[Saved entries]
# # # # #
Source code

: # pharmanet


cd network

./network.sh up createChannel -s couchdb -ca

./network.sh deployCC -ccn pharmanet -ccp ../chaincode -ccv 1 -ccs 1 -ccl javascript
# # # # #
● **Try it**: What are the lines from the one with "-s couchdb -ca" through the end of the entries? Give them again exactly, both end lines included.

● **Output below**:
./network.sh up createChannel -s couchdb -ca

./network.sh deployCC -ccn pharmanet -ccp ../chaincode -ccv 1 -ccs 1 -ccl javascript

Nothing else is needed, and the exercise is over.